Volunteers who served with Youth With A Mission in the camps that housed thousands of Cambodians who fled over the border traveled from around the world for a week-long reunion, last month.
More than 600 people from 30 countries served with YWAM in the camps between 1979 and 1995, when the last one closed. At the height of the refugee crisis - provoked by the hard-line Communists' 1974 overthrow of the Cambodian government - around 500,000 filled the Thai camps.
Doctors, nurses and others with YWAM helped run health and education programs, vocational training projects, clothing distribution and social services. In addition, they played a part in starting churches in each of the camps, where membership topped 35,000.
According to YWAM's international director of Mercy Ministries- Steve Goode, who oversaw the 16-year program and helped host the reunion - around 100 churches existing in Cambodia today can be traced back to the United Nations-run camps.
"Only heaven will know how many refugees became Christians through YWAM's work, but it will not be a small number.
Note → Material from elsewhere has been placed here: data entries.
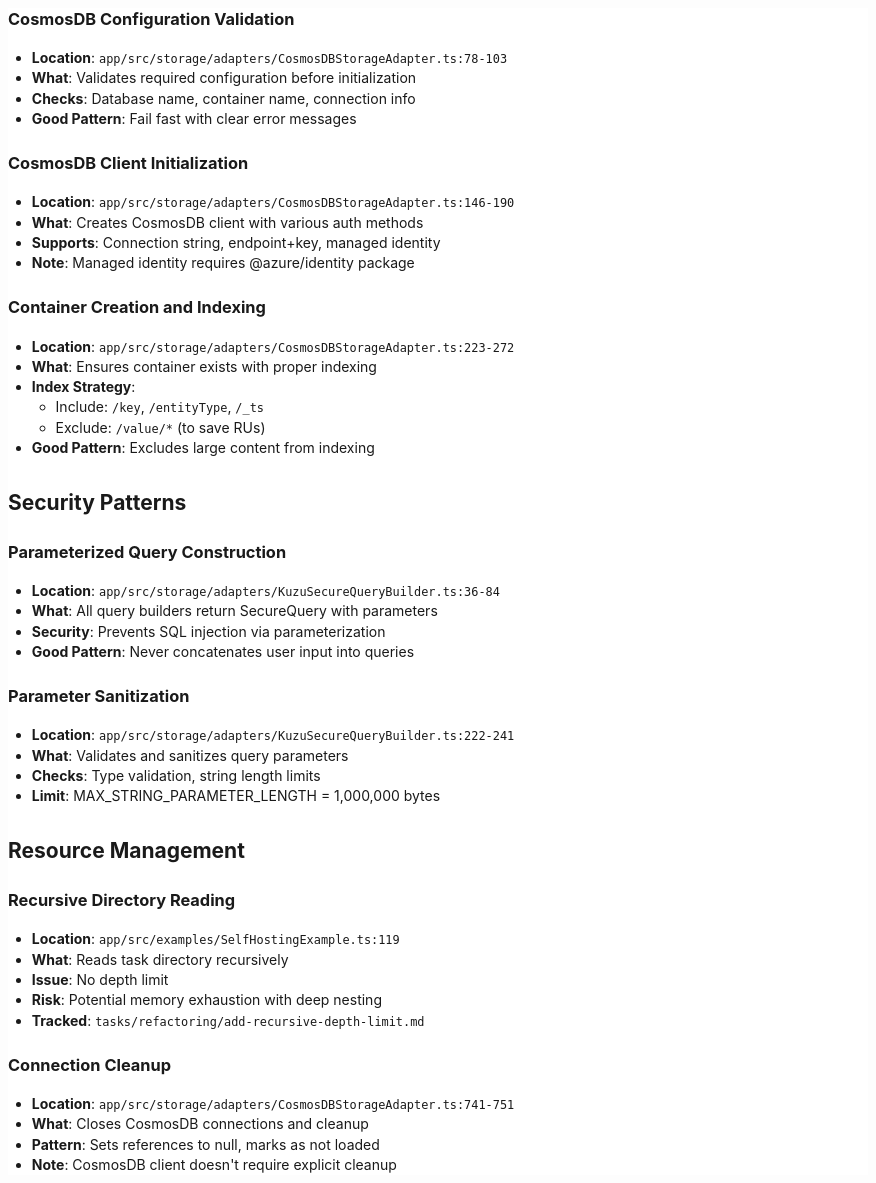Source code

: ### CosmosDB Configuration Validation
- **Location**: `app/src/storage/adapters/CosmosDBStorageAdapter.ts:78-103`
- **What**: Validates required configuration before initialization
- **Checks**: Database name, container name, connection info
- **Good Pattern**: Fail fast with clear error messages

### CosmosDB Client Initialization
- **Location**: `app/src/storage/adapters/CosmosDBStorageAdapter.ts:146-190`
- **What**: Creates CosmosDB client with various auth methods
- **Supports**: Connection string, endpoint+key, managed identity
- **Note**: Managed identity requires @azure/identity package

### Container Creation and Indexing
- **Location**: `app/src/storage/adapters/CosmosDBStorageAdapter.ts:223-272`
- **What**: Ensures container exists with proper indexing
- **Index Strategy**:
  - Include: `/key`, `/entityType`, `/_ts`
  - Exclude: `/value/*` (to save RUs)
- **Good Pattern**: Excludes large content from indexing

## Security Patterns

### Parameterized Query Construction
- **Location**: `app/src/storage/adapters/KuzuSecureQueryBuilder.ts:36-84`
- **What**: All query builders return SecureQuery with parameters
- **Security**: Prevents SQL injection via parameterization
- **Good Pattern**: Never concatenates user input into queries

### Parameter Sanitization
- **Location**: `app/src/storage/adapters/KuzuSecureQueryBuilder.ts:222-241`
- **What**: Validates and sanitizes query parameters
- **Checks**: Type validation, string length limits
- **Limit**: MAX_STRING_PARAMETER_LENGTH = 1,000,000 bytes

## Resource Management

### Recursive Directory Reading
- **Location**: `app/src/examples/SelfHostingExample.ts:119`
- **What**: Reads task directory recursively
- **Issue**: No depth limit
- **Risk**: Potential memory exhaustion with deep nesting
- **Tracked**: `tasks/refactoring/add-recursive-depth-limit.md`

### Connection Cleanup
- **Location**: `app/src/storage/adapters/CosmosDBStorageAdapter.ts:741-751`
- **What**: Closes CosmosDB connections and cleanup
- **Pattern**: Sets references to null, marks as not loaded
- **Note**: CosmosDB client doesn't require explicit cleanup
Nor is there any way of knowing just how many lives were saved through what our staff did," he added.
In addition to hearing updates and swapping stories of their time in the camps, the 25 "Camp Borderline" participants talked and prayed about their own struggles coming to terms with some of the things they saw and experienced.
"Each segment of our lives needs to have closure, and for some who worked in situations like the camp there simply wasn't an opportunity for that chapter in their lives to have 'finished' written on it," said Peter Jordan, director of YWAM Associates International, the alumni movement which organized the event.
"Many who worked in the camps were affected in one way or another. They were in constant danger from shelling. In a way, they were like returning soldiers, having faced battle."
One of the participants - who came from 14 countries, including England, the US, Holland and Australia - said at the end of the week: "Being together helped us to make sense of what happened in us and through us, during our time in the camps."
YWAM workers in the camps also supervised 4,000 refugee staff from Vietnam and Laos, as well as Cambodia. Refugees who became Christians while in the camps went on to start ethnic churches in many of the countries by which they were accepted - including New Zealand, Canada, France and Sweden.
The reunion was held at a hotel in Pattaya, a coastal resort an hour from the nearest former camp. Some participants visited the old sites, where rice fields and grazing water buffalo have replaced the temporary homes. "The only thing left is the memory of what happened there," said Goode.
"It was a very special reunion," he added. "None of us thought it would take 16 years to complete the work. It was encouraging to see how many refugees were we able to assist, and to give honor and thanks to those who served."